Walk Fore Street on a Saturday in August and you can buy gin distilled in the town, watch the Sea Tractor wade out to ferry tourists ashore at South Sands, and pay more for a holiday cottage here than almost anywhere else in the United Kingdom. The winter population is around 1,900. In high summer it can swell toward 25,000. The harbour holds about 1,600 resident yachts and powerboats and welcomes 6,000 visitors a year; the Salcombe Yawl, a class of wooden racing dinghy still built in the town to traditional patterns, fills the regatta course in August. Twenty shellfish boats - the largest under twenty metres - work out of Shadycombe Creek where the schooner yards used to stand. Cranches, said to be the oldest sweetshop in Devon, is still on Fore Street. The mahogany and Moroccan gold are long gone; the bar, the lifeboat, the moaning, the wind from the west - those remain.

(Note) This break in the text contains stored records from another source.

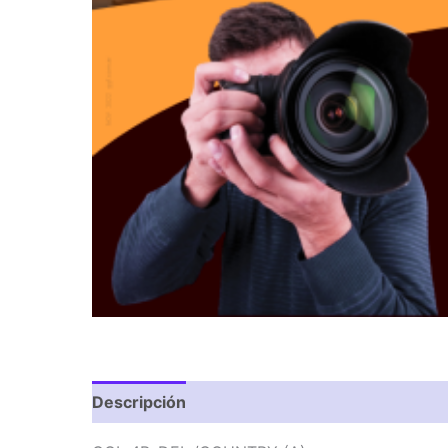
Descripción
Valoraciones (0)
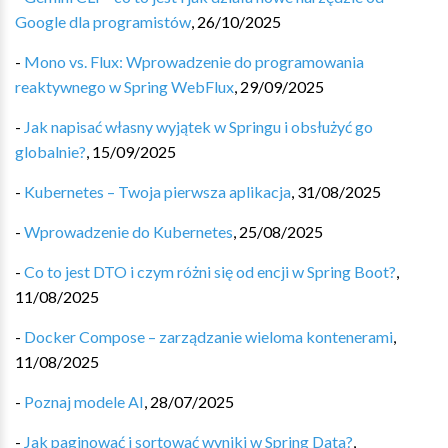
Google dla programistów
,
26/10/2025
-
Mono vs. Flux: Wprowadzenie do programowania
reaktywnego w Spring WebFlux
,
29/09/2025
-
Jak napisać własny wyjątek w Springu i obsłużyć go
globalnie?
,
15/09/2025
-
Kubernetes – Twoja pierwsza aplikacja
,
31/08/2025
-
Wprowadzenie do Kubernetes
,
25/08/2025
-
Co to jest DTO i czym różni się od encji w Spring Boot?
,
11/08/2025
-
Docker Compose – zarządzanie wieloma kontenerami
,
11/08/2025
-
Poznaj modele AI
,
28/07/2025
-
Jak paginować i sortować wyniki w Spring Data?
,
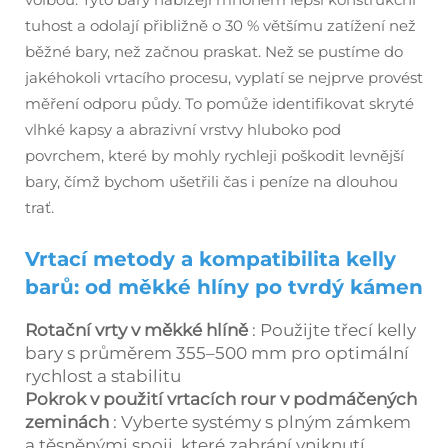
tuhost a odolají přibližně o 30 % většímu zatížení než
běžné bary, než začnou praskat. Než se pustíme do
jakéhokoli vrtacího procesu, vyplatí se nejprve provést
měření odporu půdy. To pomůže identifikovat skryté
vlhké kapsy a abrazivní vrstvy hluboko pod
povrchem, které by mohly rychleji poškodit levnější
bary, čímž bychom ušetřili čas i peníze na dlouhou
trať.
Vrtací metody a kompatibilita kelly
barů: od měkké hlíny po tvrdý kámen
Rotační vrty v měkké hlíně
: Použijte třecí kelly
bary s průměrem 355–500 mm pro optimální
rychlost a stabilitu
Pokrok v použití vrtacích rour v podmáčených
zeminách
: Vyberte systémy s plným zámkem
a těsněnými spoji, které zabrání vniknutí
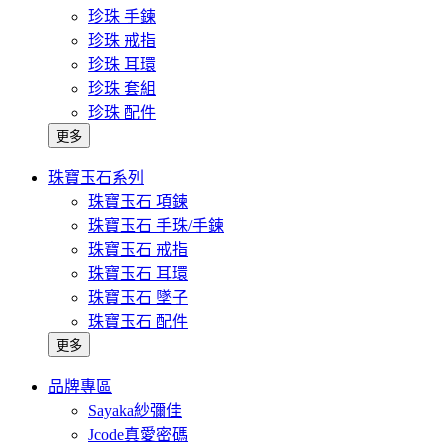
珍珠 手鍊
珍珠 戒指
珍珠 耳環
珍珠 套組
珍珠 配件
更多
珠寶玉石系列
珠寶玉石 項鍊
珠寶玉石 手珠/手鍊
珠寶玉石 戒指
珠寶玉石 耳環
珠寶玉石 墜子
珠寶玉石 配件
更多
品牌專區
Sayaka紗彌佳
Jcode真愛密碼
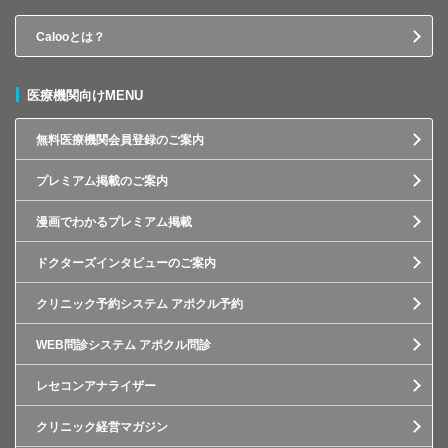
Calooとは？
医療機関向けMENU
無料医療機関会員登録のご案内
プレミアム掲載のご案内
漫画でわかるプレミアム掲載
ドクターズインタビューのご案内
クリニック予約システム アポクル予約
WEB問診システム アポクル問診
レセコンアナライザー
クリニック経営マガジン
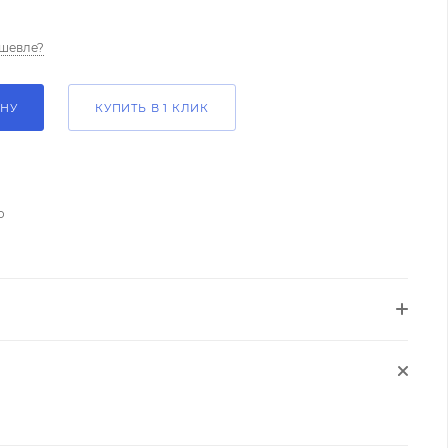
шевле?
ИНУ
КУПИТЬ В 1 КЛИК
о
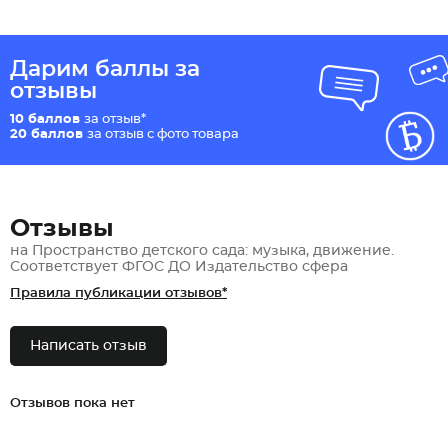
Дарим баллы за
отзывы
10 баллов
за отзыв*
20 баллов
за отзыв с фото товара
Отзывы
на Пространство детского сада: музыка, движение.
Соответствует ФГОС ДО Издательство сфера
Правила публикации отзывов*
Написать отзыв
Отзывов пока нет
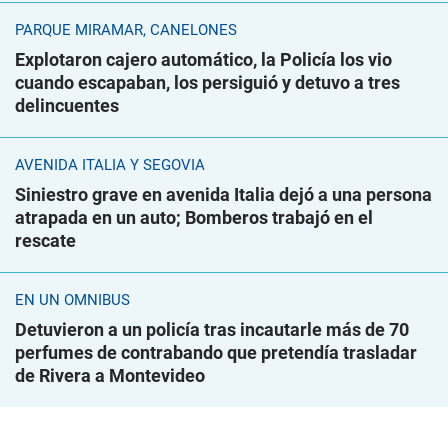
PARQUE MIRAMAR, CANELONES
Explotaron cajero automático, la Policía los vio
cuando escapaban, los persiguió y detuvo a tres
delincuentes
AVENIDA ITALIA Y SEGOVIA
Siniestro grave en avenida Italia dejó a una persona
atrapada en un auto; Bomberos trabajó en el
rescate
EN UN ÓMNIBUS
Detuvieron a un policía tras incautarle más de 70
perfumes de contrabando que pretendía trasladar
de Rivera a Montevideo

Salcombe sits at approximately 50.237 degrees N, 3.782 degrees W on the steep west side of the Kingsbridge Estuary, near the mouth of the ria on the south Devon coast. Bolt Head rises dramatically to the southwest with the small grass airstrip Bolt Head Airfield (the former RAF Bolt Head, now a private airfield) sitting on the headland just over a mile southwest of town. The harbour entrance with its famous bar lies just south of Limebury Point. Nearest licensed airports are Exeter (EGTE) about 30 miles to the north and the closed Plymouth City Airport (EGHQ) about 18 miles west; Newquay Cornwall (EGHQ - reassigned) on the north Cornish coast is the western alternative. Cruise altitudes of 1,500-3,000 feet give superb views into the estuary, of the Salcombe Yawls racing on summer weekends, and along the coast from Bolt Tail to Start Point. Channel weather is changeable - low cloud, sea fog and short, sharp gales year-round.